In the world of this novel Obama’s presidency is mentioned, but in this world there are terrorist attacks and riots in all of the major cities, and since the “Dayton Dirty Water Disaster” people drink only pure bottled water. Jaynes enlists for this expedition a cousin who sees a fortune to be made by forming a corporation to harvest glacial ice. Included in the expedition are Jaynes’ best buddy, a fat bus driver, two black lawyers (to protect the corporate interests), and two supposed water treatment engineers.
The expedition does discover that Poe’s narrative is true; in fact, they find Arthur Gordon Pym still alive, living with the race of eight-foot tall white monsters in an under-ice beehive-like city. Pym has apparently been kept alive for two hundred years by consuming a repulsive alcoholic beverage brewed by the “albino monkeys.”
Enslaved by the monsters, Jaynes and his buddy are the only ones to get away alive, but how and to face what—civilization having apparently ceased to exist—I leave the reader to discover.
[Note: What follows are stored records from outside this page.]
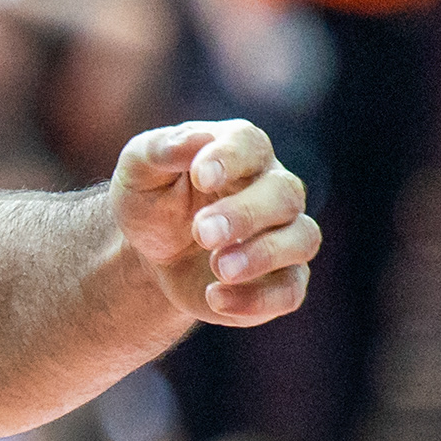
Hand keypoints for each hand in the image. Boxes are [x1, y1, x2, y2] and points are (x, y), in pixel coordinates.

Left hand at [111, 119, 316, 329]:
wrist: (150, 255)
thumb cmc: (151, 201)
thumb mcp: (138, 171)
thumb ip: (159, 150)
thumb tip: (194, 142)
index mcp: (241, 152)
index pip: (250, 145)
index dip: (230, 158)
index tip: (201, 176)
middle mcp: (273, 190)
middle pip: (284, 194)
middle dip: (244, 214)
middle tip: (202, 232)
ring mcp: (283, 235)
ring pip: (302, 239)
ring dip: (263, 255)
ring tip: (218, 268)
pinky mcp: (280, 280)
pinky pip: (290, 291)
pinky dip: (257, 299)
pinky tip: (215, 298)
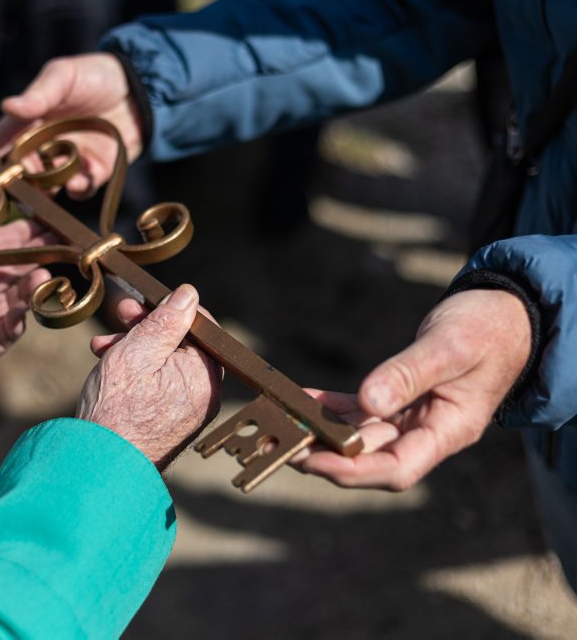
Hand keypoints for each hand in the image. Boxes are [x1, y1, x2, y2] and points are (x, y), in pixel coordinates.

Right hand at [0, 53, 143, 197]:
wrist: (140, 90)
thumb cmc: (95, 75)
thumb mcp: (64, 76)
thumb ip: (40, 94)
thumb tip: (9, 107)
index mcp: (26, 123)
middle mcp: (41, 148)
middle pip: (14, 175)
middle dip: (6, 187)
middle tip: (4, 193)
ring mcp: (65, 164)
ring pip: (43, 190)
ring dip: (42, 191)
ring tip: (46, 184)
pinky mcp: (91, 174)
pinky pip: (77, 191)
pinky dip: (77, 188)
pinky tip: (81, 179)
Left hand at [0, 221, 50, 412]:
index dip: (22, 234)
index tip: (45, 221)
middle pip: (16, 271)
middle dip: (38, 258)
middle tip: (61, 246)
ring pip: (18, 301)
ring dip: (32, 289)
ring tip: (42, 277)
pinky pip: (8, 334)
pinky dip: (18, 322)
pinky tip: (23, 311)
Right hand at [77, 285, 222, 467]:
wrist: (100, 464)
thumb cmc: (117, 409)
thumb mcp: (138, 351)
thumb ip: (165, 321)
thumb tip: (189, 294)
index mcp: (205, 374)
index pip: (200, 325)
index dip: (169, 308)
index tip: (141, 301)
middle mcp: (203, 392)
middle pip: (180, 342)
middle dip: (146, 326)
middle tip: (119, 314)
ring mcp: (186, 407)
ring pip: (164, 361)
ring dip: (133, 346)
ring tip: (102, 346)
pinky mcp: (168, 418)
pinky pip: (157, 382)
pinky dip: (134, 370)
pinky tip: (107, 365)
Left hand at [294, 289, 530, 490]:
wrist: (504, 313)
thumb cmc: (486, 329)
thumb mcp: (449, 346)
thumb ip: (409, 374)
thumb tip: (369, 403)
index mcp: (449, 430)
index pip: (397, 469)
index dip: (353, 470)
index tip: (314, 461)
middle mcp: (427, 432)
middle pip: (371, 459)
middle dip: (324, 456)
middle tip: (280, 445)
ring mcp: (412, 418)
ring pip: (360, 437)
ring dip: (321, 433)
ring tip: (280, 426)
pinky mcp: (400, 398)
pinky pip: (359, 411)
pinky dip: (331, 407)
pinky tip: (302, 398)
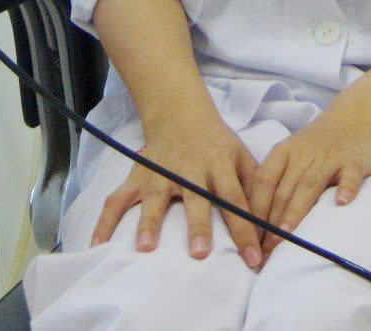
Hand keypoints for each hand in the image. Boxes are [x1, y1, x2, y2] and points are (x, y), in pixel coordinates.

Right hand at [91, 108, 264, 268]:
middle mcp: (190, 170)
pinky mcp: (138, 177)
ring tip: (146, 248)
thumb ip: (255, 184)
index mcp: (219, 166)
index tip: (253, 258)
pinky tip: (98, 244)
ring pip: (154, 199)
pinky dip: (105, 222)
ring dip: (150, 222)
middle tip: (200, 252)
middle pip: (196, 199)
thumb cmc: (216, 142)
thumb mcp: (241, 155)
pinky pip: (117, 200)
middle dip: (198, 225)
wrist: (180, 113)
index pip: (235, 200)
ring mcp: (160, 174)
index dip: (245, 229)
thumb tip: (272, 220)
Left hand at [248, 104, 370, 259]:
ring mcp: (330, 157)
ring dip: (296, 211)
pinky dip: (346, 188)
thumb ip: (277, 183)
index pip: (263, 182)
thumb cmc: (316, 145)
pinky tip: (341, 203)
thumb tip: (255, 222)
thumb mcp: (291, 155)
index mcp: (283, 153)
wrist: (356, 118)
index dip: (255, 210)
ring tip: (287, 235)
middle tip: (264, 251)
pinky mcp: (355, 161)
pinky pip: (350, 175)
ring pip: (310, 185)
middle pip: (284, 189)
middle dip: (272, 222)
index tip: (250, 238)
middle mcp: (303, 154)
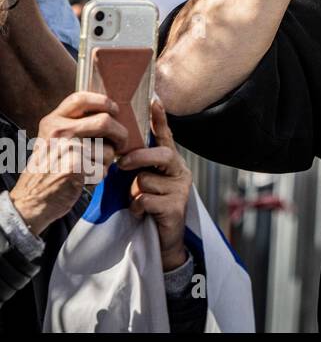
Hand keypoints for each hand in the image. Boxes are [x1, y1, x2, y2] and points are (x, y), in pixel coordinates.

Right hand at [9, 92, 127, 236]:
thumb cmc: (50, 169)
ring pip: (109, 149)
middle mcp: (58, 131)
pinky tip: (86, 179)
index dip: (104, 101)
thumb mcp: (54, 140)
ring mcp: (67, 148)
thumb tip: (112, 114)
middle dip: (121, 135)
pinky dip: (101, 176)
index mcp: (53, 121)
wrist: (32, 200)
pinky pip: (105, 168)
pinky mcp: (75, 167)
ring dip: (108, 161)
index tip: (115, 111)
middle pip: (106, 121)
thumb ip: (75, 125)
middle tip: (120, 145)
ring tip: (91, 167)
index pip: (81, 98)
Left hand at [119, 100, 192, 270]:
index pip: (166, 136)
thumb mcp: (142, 182)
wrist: (161, 241)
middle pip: (162, 154)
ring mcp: (180, 189)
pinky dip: (137, 207)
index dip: (160, 119)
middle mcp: (179, 172)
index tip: (154, 100)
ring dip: (134, 192)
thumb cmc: (148, 207)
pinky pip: (146, 199)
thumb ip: (137, 167)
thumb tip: (119, 154)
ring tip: (137, 202)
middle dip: (140, 158)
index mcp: (170, 163)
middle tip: (122, 164)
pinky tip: (141, 214)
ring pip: (147, 180)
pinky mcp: (176, 207)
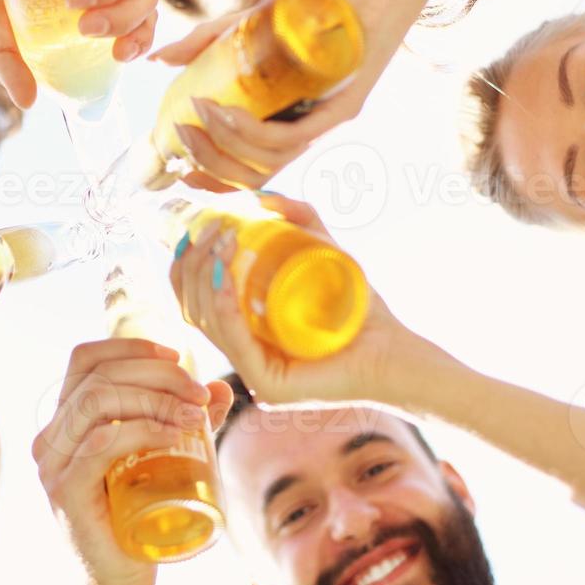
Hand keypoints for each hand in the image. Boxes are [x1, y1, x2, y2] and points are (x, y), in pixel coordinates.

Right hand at [31, 339, 232, 584]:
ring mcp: (54, 466)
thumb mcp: (165, 457)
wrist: (123, 579)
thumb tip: (219, 387)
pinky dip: (142, 429)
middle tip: (200, 394)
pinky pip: (101, 444)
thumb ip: (187, 421)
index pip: (85, 360)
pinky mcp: (68, 492)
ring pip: (98, 402)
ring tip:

In sum, this book is an outrageous, well-written fantasy adventure and a hilarious satire on racism. The book’s ending leaves it open to a sequel, and should Pym 2 come along in a year or two, I will be first in line to check it out. ( )
  mexicangerry | Jul 13, 2011 |
Former professor of American literature Chris Jaynes is determined to find out the truth behind Edgar Allen Poe's novel "The Narrative of Arthur Gordon Pym of Nantucket." After finding an old slave manuscript that seems to allude to the same subject as Poe's novel, Jaynes convinces a crew of six other black men to follow Pym's trail to the South Pole to search for the answer to one of literature's greatest mysteries.